### RECORDS FOR THIS EXERCISE
▼
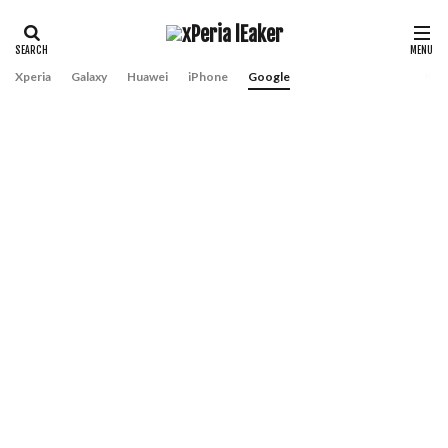
Xperia
Galaxy
Huawei
iPhone
Google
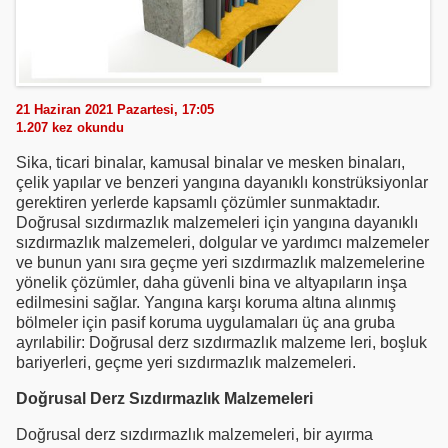
21 Haziran 2021 Pazartesi, 17:05
1.207
kez okundu
Sika, ticari binalar, kamusal binalar ve mesken binaları,
çelik yapılar ve benzeri yangına dayanıklı konstrüksiyonlar
gerektiren yerlerde kapsamlı çözümler sunmaktadır.
Doğrusal sızdırmazlık malzemeleri için yangına dayanıklı
sızdırmazlık malzemeleri, dolgular ve yardımcı malzemeler
ve bunun yanı sıra geçme yeri sızdırmazlık malzemelerine
yönelik çözümler, daha güvenli bina ve altyapıların inşa
edilmesini sağlar. Yangına karşı koruma altına alınmış
bölmeler için pasif koruma uygulamaları üç ana gruba
ayrılabilir: Doğrusal derz sızdırmazlık malzeme leri, boşluk
bariyerleri, geçme yeri sızdırmazlık malzemeleri.
Doğrusal Derz Sızdırmazlık Malzemeleri
Doğrusal derz sızdırmazlık malzemeleri, bir ayırma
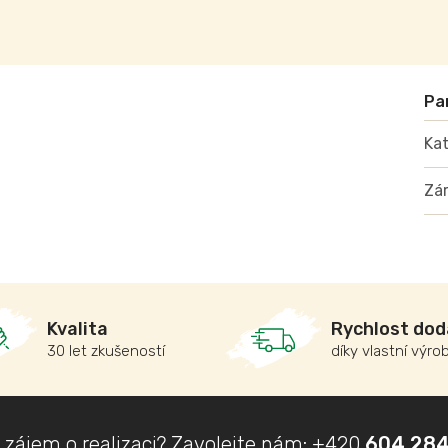
Kat
Zá
Kvalita
Rychlost dod
30 let zkušeností
díky vlastní výro
 zájem o realizaci? Zavolejte nám:
+420
604 284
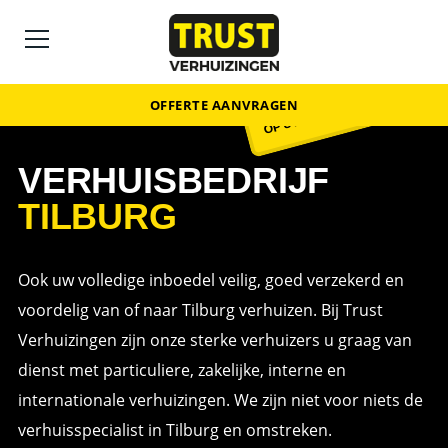
50%
BESPAAR
OP UW VERHUIZING
OFFERTE AANVRAGEN
VERHUISBEDRIJF
TILBURG
Ook uw volledige inboedel veilig, goed verzekerd en
voordelig van of naar Tilburg verhuizen. Bij Trust
Verhuizingen zijn onze sterke verhuizers u graag van
dienst met particuliere, zakelijke, interne en
internationale verhuizingen. We zijn niet voor niets de
verhuisspecialist in Tilburg en omstreken.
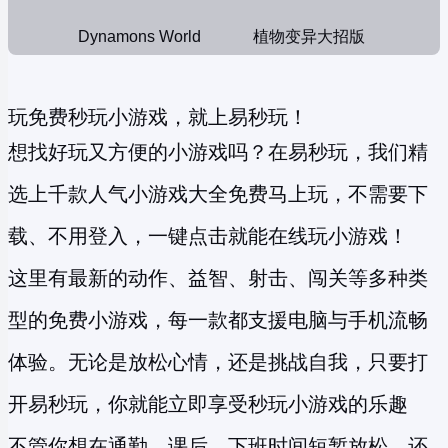
Dynamons World
植物变异大招版
玩免费秒玩小游戏，就上易秒玩！
想找好玩又方便的小游戏吗？在易秒玩，我们精
选上千款人气小游戏大全免费马上玩，不需要下
载、不用登入，一键点击就能在线玩小游戏！
这里有最新的动作、益智、射击、闯关等多种类
型的
免费小游戏
，每一款都支援电脑与手机流畅
体验。无论是放松心情，还是挑战自我，只要打
开易秒玩，你就能立即享受
秒玩小游戏
的乐趣
不管你想在通勤、课后、下班时间短暂放松，还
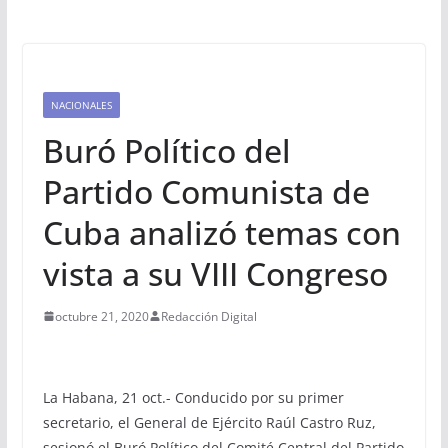
NACIONALES
Buró Político del
Partido Comunista de
Cuba analizó temas con
vista a su VIII Congreso
octubre 21, 2020
Redacción Digital
La Habana, 21 oct.- Conducido por su primer
secretario, el General de Ejército Raúl Castro Ruz,
sesionó el Buró Político del Comité Central del Partido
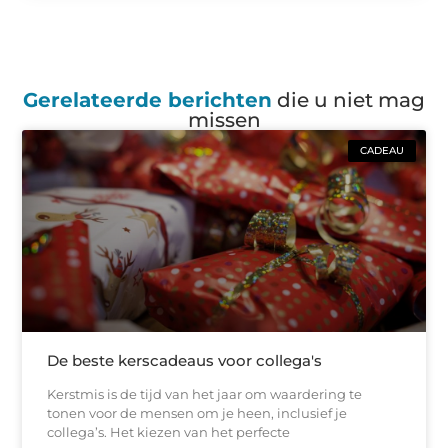
Gerelateerde berichten
die u niet mag
missen
CADEAU
De beste kerscadeaus voor collega's
Kerstmis is de tijd van het jaar om waardering te
tonen voor de mensen om je heen, inclusief je
collega’s. Het kiezen van het perfecte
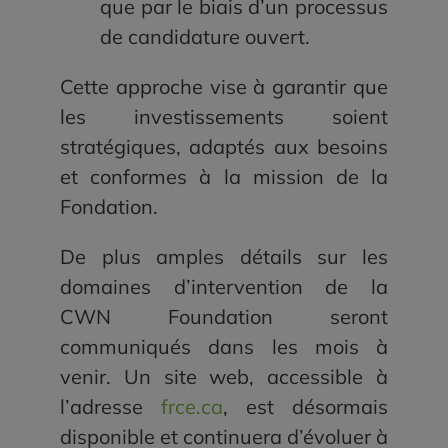
que par le biais d’un processus
de candidature ouvert.
Cette approche vise à garantir que
les investissements soient
stratégiques, adaptés aux besoins
et conformes à la mission de la
Fondation.
De plus amples détails sur les
domaines d’intervention de la
CWN Foundation seront
communiqués dans les mois à
venir. Un site web, accessible à
l’adresse
frce.ca
, est désormais
disponible et continuera d’évoluer à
▲
### WHAT IS NEEDED
An exact copy of the records is required. Pictures do not belong in it.

### COMPLETED TASK
Xperia
Galaxy
Huawei
iPhone
Google
21 Haziran 2021 Pazartesi, 17:05
1.207
kez okundu
Sika, ticari binalar, kamusal binalar ve mesken binaları,
çelik yapılar ve benzeri yangına dayanıklı konstrüksiyonlar
gerektiren yerlerde kapsamlı çözümler sunmaktadır.
Doğrusal sızdırmazlık malzemeleri için yangına dayanıklı
sızdırmazlık malzemeleri, dolgular ve yardımcı malzemeler
ve bunun yanı sıra geçme yeri sızdırmazlık malzemelerine
yönelik çözümler, daha güvenli bina ve altyapıların inşa
edilmesini sağlar. Yangına karşı koruma altına alınmış
bölmeler için pasif koruma uygulamaları üç ana gruba
ayrılabilir: Doğrusal derz sızdırmazlık malzeme leri, boşluk
bariyerleri, geçme yeri sızdırmazlık malzemeleri.
Doğrusal Derz Sızdırmazlık Malzemeleri
Doğrusal derz sızdırmazlık malzemeleri, bir ayırma
Kat
Zá
Kvalita
Rychlost dod
30 let zkušeností
díky vlastní výro
 zájem o realizaci? Zavolejte nám:
+420
604 284
50%
BESPAAR
OP UW VERHUIZING
OFFERTE AANVRAGEN
VERHUISBEDRIJF
TILBURG
Ook uw volledige inboedel veilig, goed verzekerd en
voordelig van of naar Tilburg verhuizen. Bij Trust
Verhuizingen zijn onze sterke verhuizers u graag van
dienst met particuliere, zakelijke, interne en
internationale verhuizingen. We zijn niet voor niets de
verhuisspecialist in Tilburg en omstreken.
Dynamons World
植物变异大招版
玩免费秒玩小游戏，就上易秒玩！
想找好玩又方便的小游戏吗？在易秒玩，我们精
选上千款人气小游戏大全免费马上玩，不需要下
载、不用登入，一键点击就能在线玩小游戏！
这里有最新的动作、益智、射击、闯关等多种类
型的
免费小游戏
，每一款都支援电脑与手机流畅
体验。无论是放松心情，还是挑战自我，只要打
开易秒玩，你就能立即享受
秒玩小游戏
的乐趣
不管你想在通勤、课后、下班时间短暂放松，还
NACIONALES
Buró Político del
Partido Comunista de
Cuba analizó temas con
vista a su VIII Congreso
octubre 21, 2020
Redacción Digital
La Habana, 21 oct.- Conducido por su primer
secretario, el General de Ejército Raúl Castro Ruz,
sesionó el Buró Político del Comité Central del Partido
Gerelateerde berichten
die u niet mag
missen
CADEAU
De beste kerscadeaus voor collega's
Kerstmis is de tijd van het jaar om waardering te
tonen voor de mensen om je heen, inclusief je
collega’s. Het kiezen van het perfecte
que par le biais d’un processus
de candidature ouvert.
Cette approche vise à garantir que
les investissements soient
stratégiques, adaptés aux besoins
et conformes à la mission de la
Fondation.
De plus amples détails sur les
domaines d’intervention de la
CWN Foundation seront
communiqués dans les mois à
venir. Un site web, accessible à
l’adresse
frce.ca
, est désormais
disponible et continuera d’évoluer à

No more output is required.